Finding talent at Northwestern should be easier.

We put out some calls for fellows, and we got a lot of interested students with no experience. They had no experience because Medill had never exposed them to the web in any meaningful way. So the question became, how can we take this interest and turn it into talent?

How do we make the Knight Lab a community of webmakers?

Put another way: How do we make the Knight Lab a **community** of webmakers at Northwestern? How can we be a place that welcomes new people as well as enriches the experience of skilled journalists?

Community building

Instead of focusing on building new software, as fellows typically did at the Knight Lab, we started focusing on building a new community. We came up with three major initiatives.

Brown bag lunches

Informal discussions about journalism and tech

The first is our simplest: weekly brown bag lunches. They're informal discussions about journalism and technology. Anyone is welcome to stop by the lab during lunch and join us. We usually have no set agenda. We just want to get people talking.

Brown bag lunches

Nerds want to feel validated in their nerdiness.

And that's important because, when you're a nerd, you want to feel validated in your nerdiness. You want to meet other people who think like you do. For example, "Oh, I really thought that map in that interactive could have been better, too! Let's talk about it! Let's talk about how we can make better maps!"

Learn.knightlab.com

A self-guided curriculum for digital literacy

When we had an interested student who wanted to learn, we needed a resource to point them to. So I built this simple website called learn.knightlab.com. It's a self-guided curriculum for digital literacy. That is, it compiles some of the best tutorials and articles about journalism and the web online and presents them in a lesson-style format so that students don't have to dig around for the right next step. The path is laid out for them.

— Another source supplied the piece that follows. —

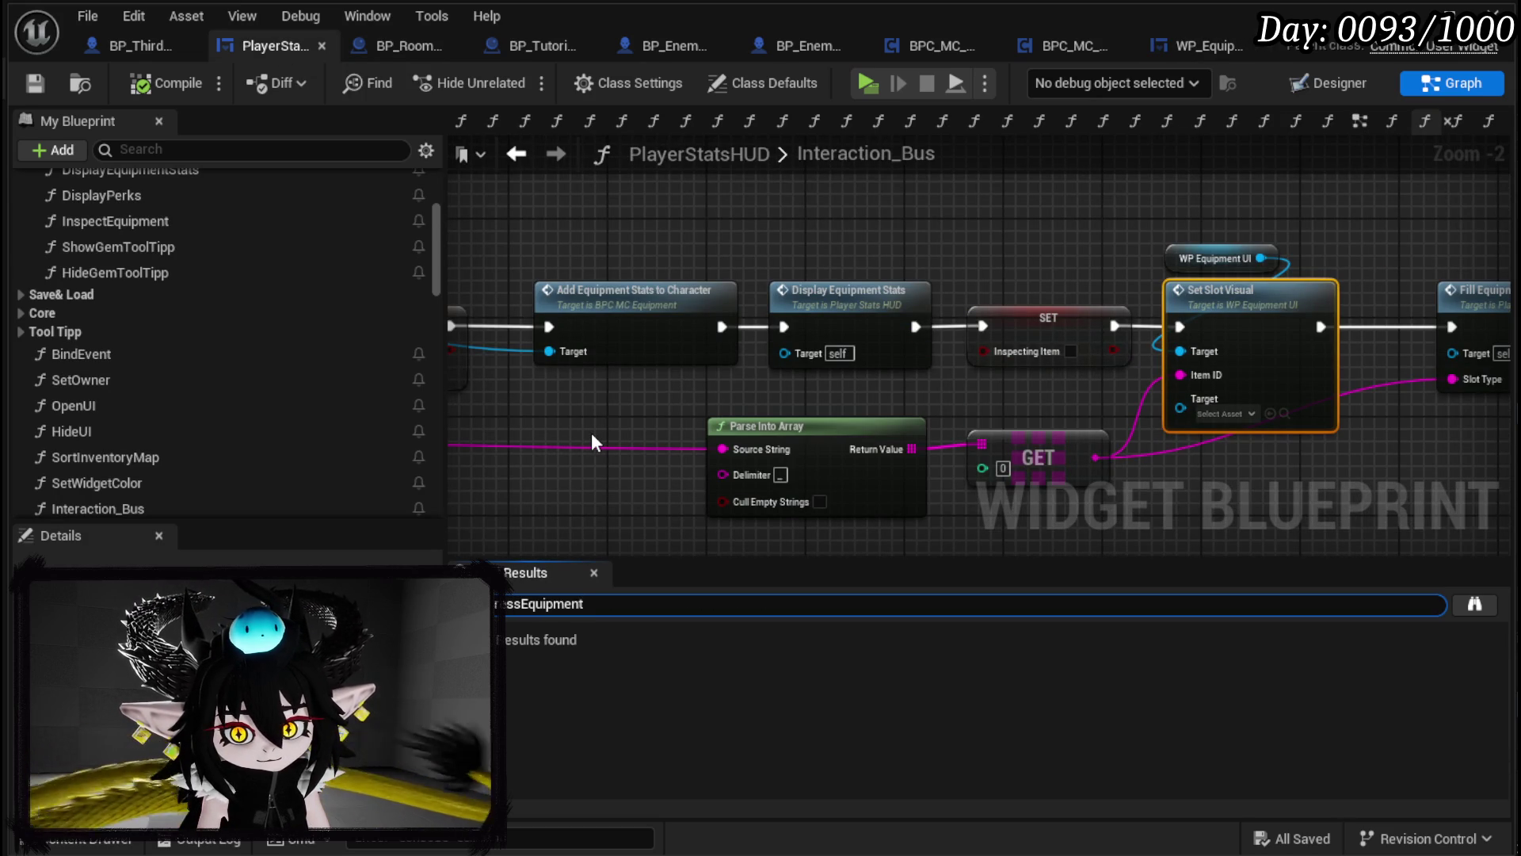
key(Return)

At this time, the site starts from learning how the internet works and builds skills through basic JavaScript. In that period, students learn HTML, CSS, the command line and git, and they build their own personal portfolio site.

Open Lab Hours

A physical space for makers and learners.

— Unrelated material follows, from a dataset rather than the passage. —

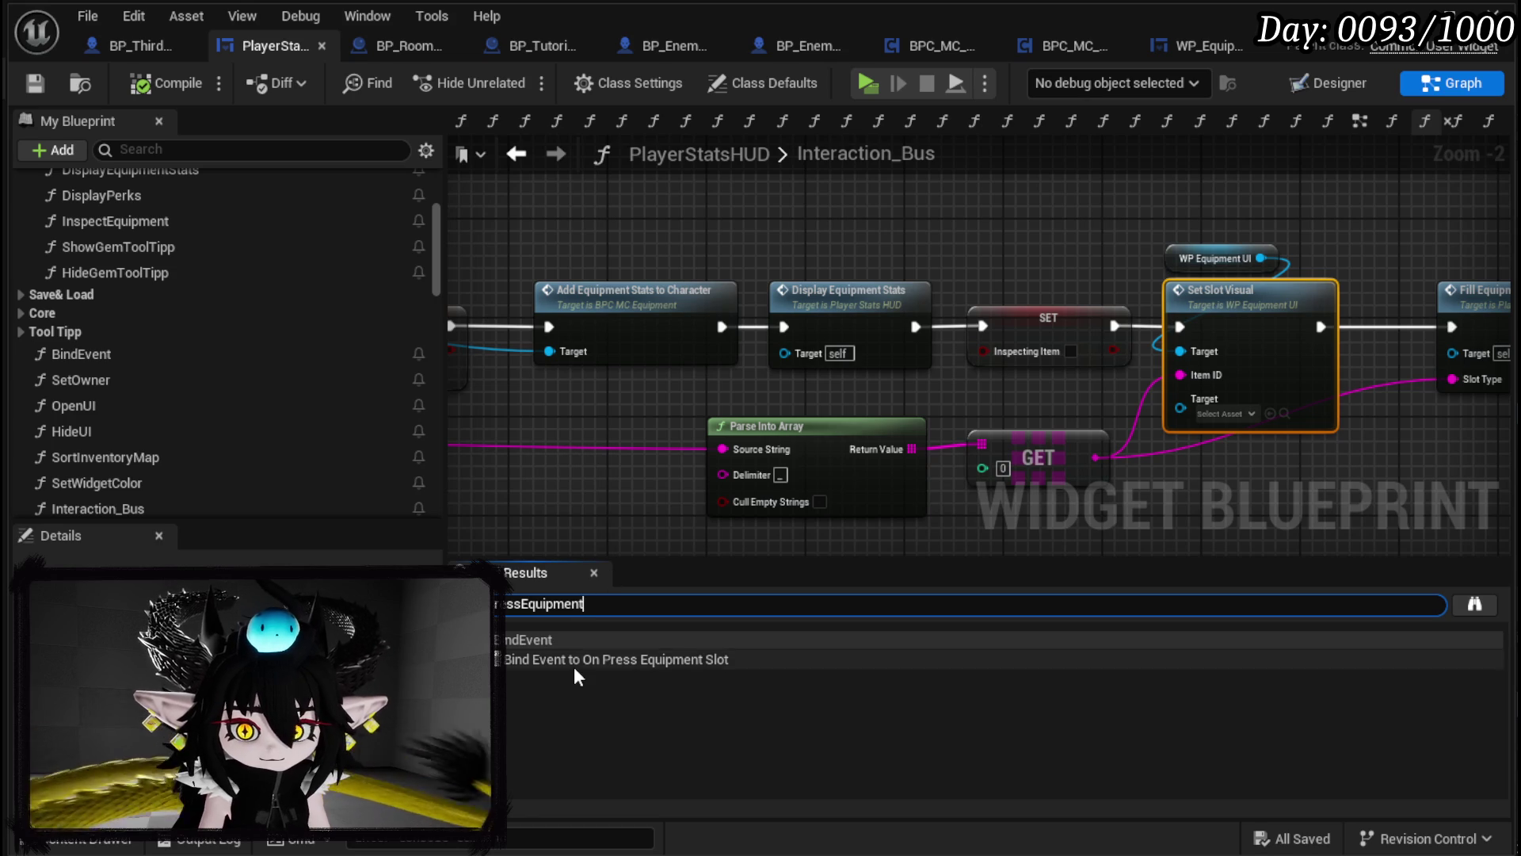
Step: Jump to the Bind Event to On Press Equipment Slot node and reposition the GetEquipmentBySlot Create Event node
double_click(574, 661)
scroll(910, 471, up, 3)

Finally, and perhaps most successfully, we hold Open Lab Hours once a week for three hours on a weeknight. It's a physical space for makers and learners. Anybody is welcome to come with any project they want and work on it. They can ask questions of the current Lab fellows and get assistance. The point is to come in and work on something, and realize you're not alone in working on cool projects.

Open Lab Hours

Student-run, student-owned.

Importantly, the Lab is run by students, so the students own how the night goes. If everyone wants to hack together on one project, they can. If they want a fellow to give a short presentation on something cool, that can happen too. Having the Open Lab Hours gives students something to own. Even if they aren't fellows at the Lab yet, they feel like they're a part of something and keep coming back.

Lessons

Finally, here are some short lessons I've learned that are more widely applicable.

Kill imposter syndrome.

We need to kill imposter syndrome. The biggest hurdle in getting journalists to start coding is convincing them that they belong. I built a Tumblr called newsnerdfirsts.tumblr.com that compiles the first projects ever put on the web by some of our finest news nerds. They all suck. It's amazing. It makes students realize that learning to code is a long process, and everyone started out sucking.

Having a physical space encourages learning.

Having a physical space encourages learning. I found that, with Open Lab Nights people got excited by being around other programmers and learning together. Giving interested journalists a place to come and learn is better than telling them to go learn at home.

We have the technology.

Finally, we have the technology. We don't need to reinvent the wheel every time we want to teach someone to code. We have great tutorials out there. The real work that needs to be done is in communicating the importance of learning at all. I hope you'll join me in that battle, and we can raise an ever-larger army of news nerds that can transform journalism.